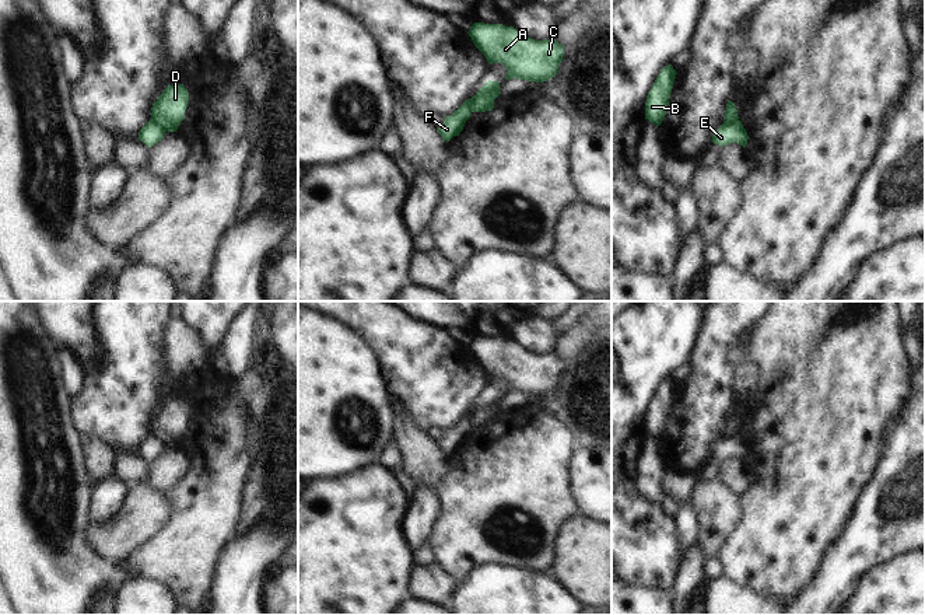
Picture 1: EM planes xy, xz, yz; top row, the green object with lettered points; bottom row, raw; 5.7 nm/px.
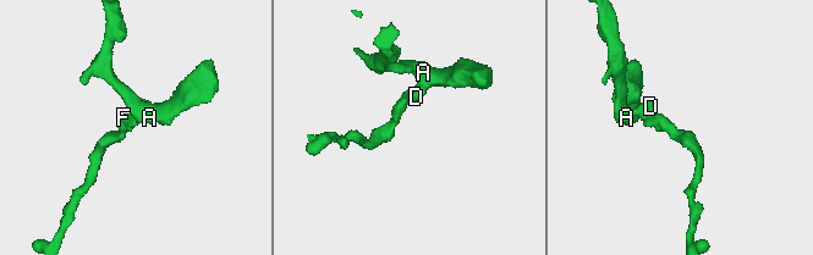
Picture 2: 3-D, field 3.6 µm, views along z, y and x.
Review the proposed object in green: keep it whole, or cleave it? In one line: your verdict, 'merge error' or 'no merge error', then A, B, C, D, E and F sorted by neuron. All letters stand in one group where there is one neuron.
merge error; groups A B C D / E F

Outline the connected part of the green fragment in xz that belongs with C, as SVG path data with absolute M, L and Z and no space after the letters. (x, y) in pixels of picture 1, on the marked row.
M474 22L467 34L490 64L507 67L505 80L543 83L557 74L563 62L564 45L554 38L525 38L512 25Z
==
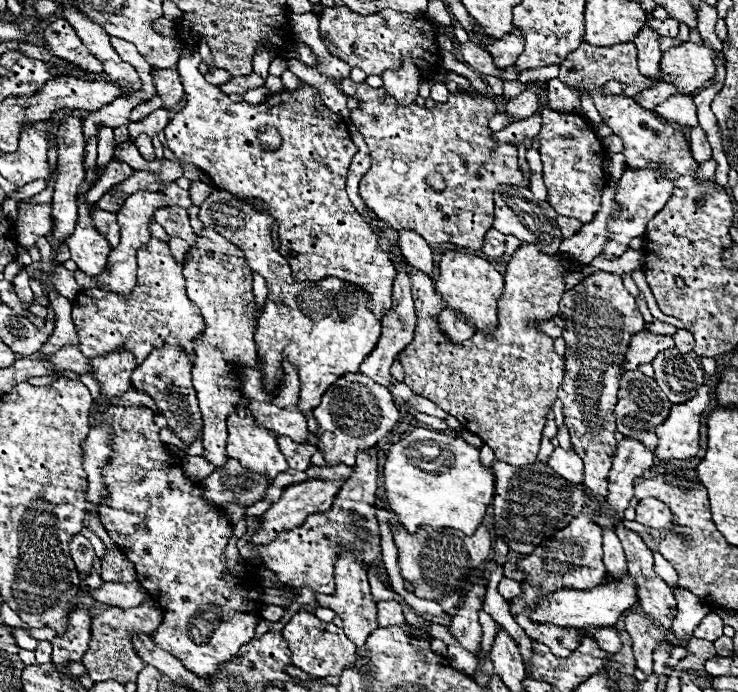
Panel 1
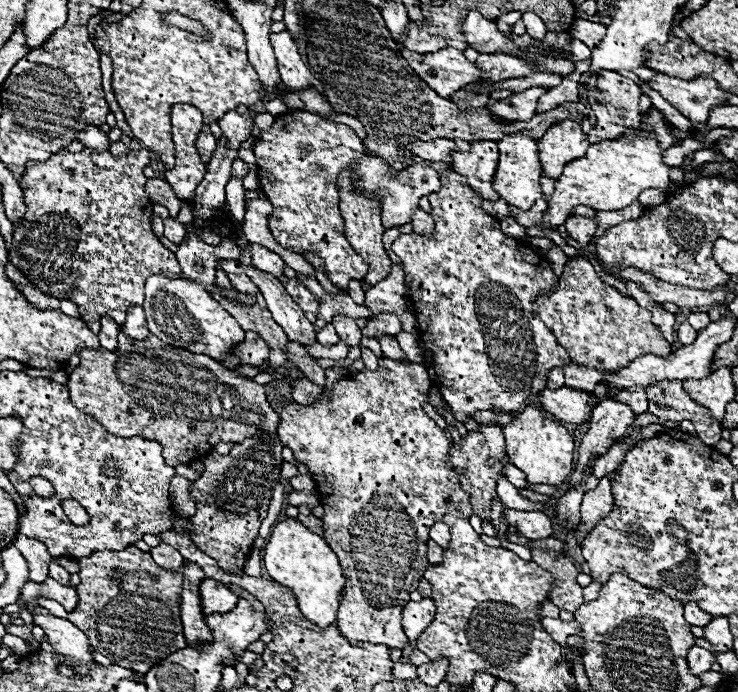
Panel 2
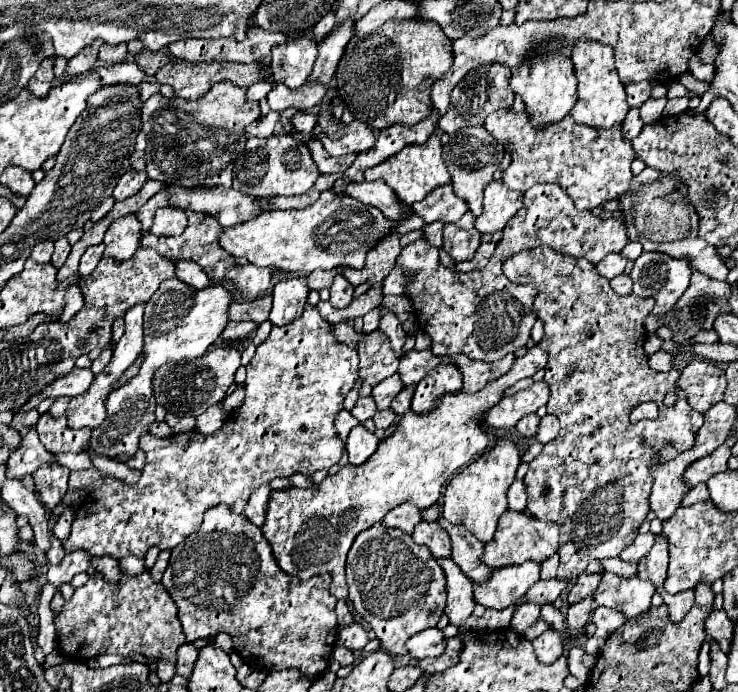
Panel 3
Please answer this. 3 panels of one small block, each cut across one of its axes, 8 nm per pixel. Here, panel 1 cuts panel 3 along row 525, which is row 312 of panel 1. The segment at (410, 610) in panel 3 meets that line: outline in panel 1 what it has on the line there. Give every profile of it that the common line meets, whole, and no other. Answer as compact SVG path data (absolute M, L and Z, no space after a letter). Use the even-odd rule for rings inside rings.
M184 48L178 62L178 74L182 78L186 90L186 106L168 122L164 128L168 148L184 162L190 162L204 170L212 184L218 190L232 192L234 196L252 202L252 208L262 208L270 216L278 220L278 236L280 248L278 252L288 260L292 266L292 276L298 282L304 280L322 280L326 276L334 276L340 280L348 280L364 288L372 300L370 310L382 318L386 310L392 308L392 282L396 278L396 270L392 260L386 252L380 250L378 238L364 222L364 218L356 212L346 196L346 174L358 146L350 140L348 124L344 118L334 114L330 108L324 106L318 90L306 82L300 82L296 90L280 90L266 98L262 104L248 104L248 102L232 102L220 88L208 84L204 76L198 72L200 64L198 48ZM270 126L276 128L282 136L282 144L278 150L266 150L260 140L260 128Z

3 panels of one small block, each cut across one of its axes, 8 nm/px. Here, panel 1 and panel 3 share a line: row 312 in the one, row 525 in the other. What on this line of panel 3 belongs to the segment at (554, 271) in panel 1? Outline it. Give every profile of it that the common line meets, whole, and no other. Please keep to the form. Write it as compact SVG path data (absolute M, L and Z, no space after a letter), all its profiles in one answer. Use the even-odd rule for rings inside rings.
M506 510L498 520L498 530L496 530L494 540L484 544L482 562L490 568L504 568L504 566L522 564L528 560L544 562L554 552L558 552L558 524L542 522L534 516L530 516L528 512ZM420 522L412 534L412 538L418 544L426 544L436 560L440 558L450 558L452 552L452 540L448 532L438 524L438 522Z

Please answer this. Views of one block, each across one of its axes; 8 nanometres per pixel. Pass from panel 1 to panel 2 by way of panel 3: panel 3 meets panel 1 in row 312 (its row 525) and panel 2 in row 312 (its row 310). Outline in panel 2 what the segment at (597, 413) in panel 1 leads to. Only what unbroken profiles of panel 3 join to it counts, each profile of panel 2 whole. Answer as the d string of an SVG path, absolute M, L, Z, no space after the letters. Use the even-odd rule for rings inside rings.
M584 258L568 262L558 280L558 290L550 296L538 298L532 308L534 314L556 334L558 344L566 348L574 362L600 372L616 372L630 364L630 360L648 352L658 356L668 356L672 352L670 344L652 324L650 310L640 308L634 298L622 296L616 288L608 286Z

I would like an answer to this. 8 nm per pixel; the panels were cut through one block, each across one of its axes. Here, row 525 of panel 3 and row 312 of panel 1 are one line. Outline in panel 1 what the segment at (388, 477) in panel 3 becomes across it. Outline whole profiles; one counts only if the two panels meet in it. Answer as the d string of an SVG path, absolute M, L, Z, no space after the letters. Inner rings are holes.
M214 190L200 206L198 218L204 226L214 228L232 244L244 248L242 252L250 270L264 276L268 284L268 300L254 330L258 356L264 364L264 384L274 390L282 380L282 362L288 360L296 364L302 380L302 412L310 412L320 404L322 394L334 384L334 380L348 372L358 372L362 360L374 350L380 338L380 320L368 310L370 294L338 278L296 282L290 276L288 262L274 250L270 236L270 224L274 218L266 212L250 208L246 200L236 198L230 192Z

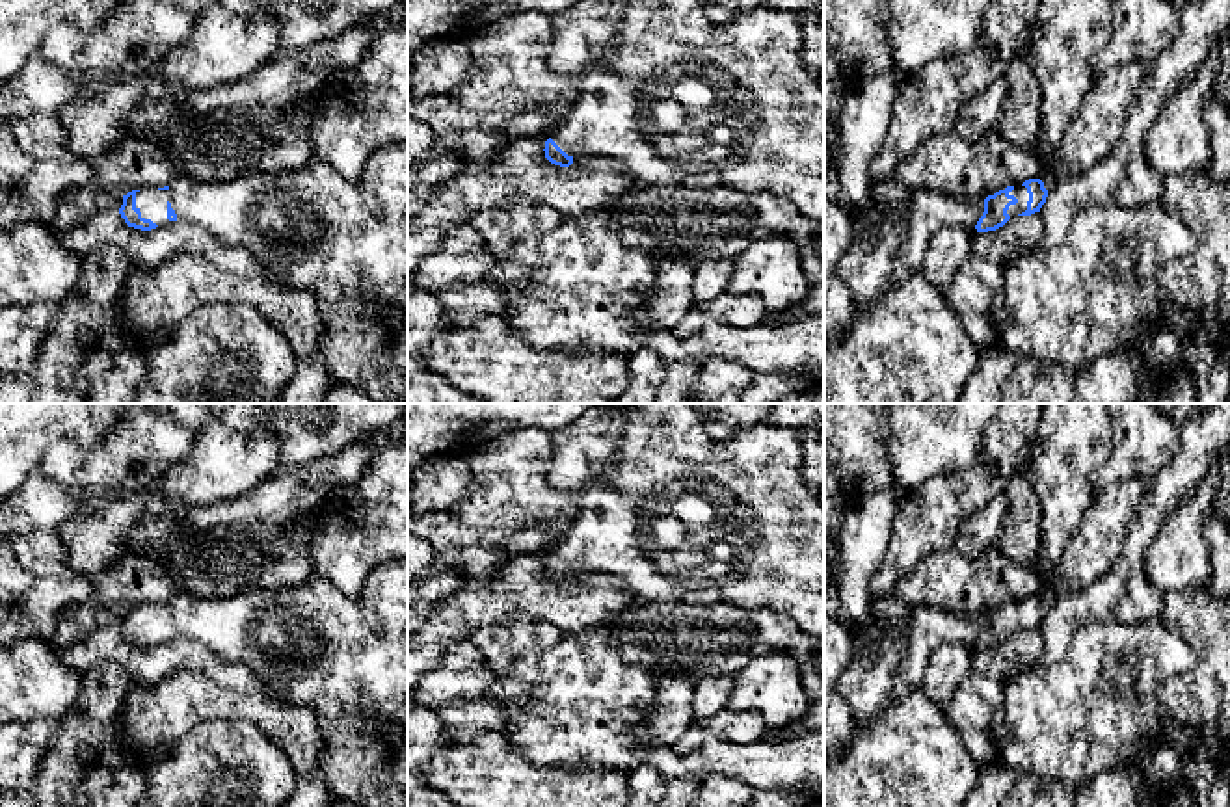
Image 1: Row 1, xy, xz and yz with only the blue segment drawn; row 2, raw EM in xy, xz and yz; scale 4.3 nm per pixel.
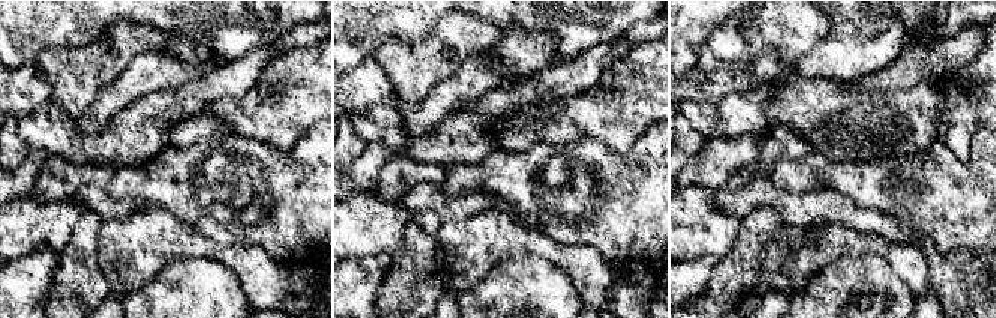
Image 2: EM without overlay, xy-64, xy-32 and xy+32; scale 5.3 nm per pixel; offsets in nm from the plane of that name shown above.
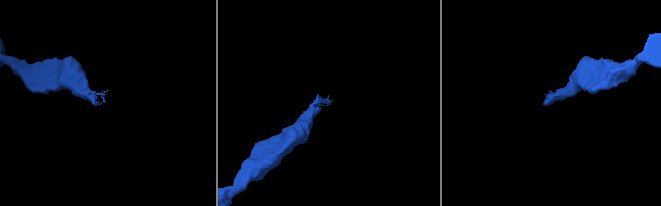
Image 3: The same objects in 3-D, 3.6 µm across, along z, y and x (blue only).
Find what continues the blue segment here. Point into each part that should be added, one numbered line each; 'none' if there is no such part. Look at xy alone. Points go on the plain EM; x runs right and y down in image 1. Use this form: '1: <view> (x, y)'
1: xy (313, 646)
...
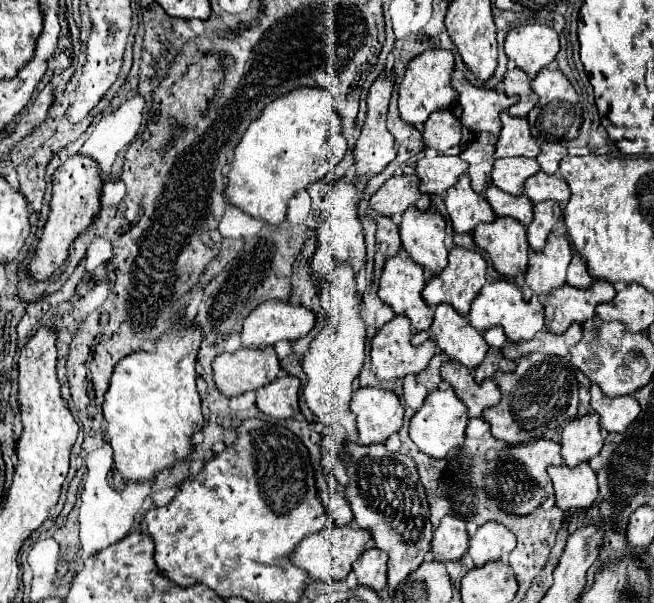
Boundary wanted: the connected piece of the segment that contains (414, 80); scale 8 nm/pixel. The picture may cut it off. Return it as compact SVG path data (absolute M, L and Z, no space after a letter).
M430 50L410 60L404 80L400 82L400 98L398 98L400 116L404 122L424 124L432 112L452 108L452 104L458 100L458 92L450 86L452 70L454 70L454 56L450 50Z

_Task requirements_:
Give again the stretch of lines above from the one with "Picture 1: EM" through the one with "Picture 2: 3-D, field", both ends kept, and copy no pictures.

_Your solution_:
Picture 1: EM planes xy, xz, yz; top row, the green object with lettered points; bottom row, raw; 5.7 nm/px.
Picture 2: 3-D, field 3.6 µm, views along z, y and x.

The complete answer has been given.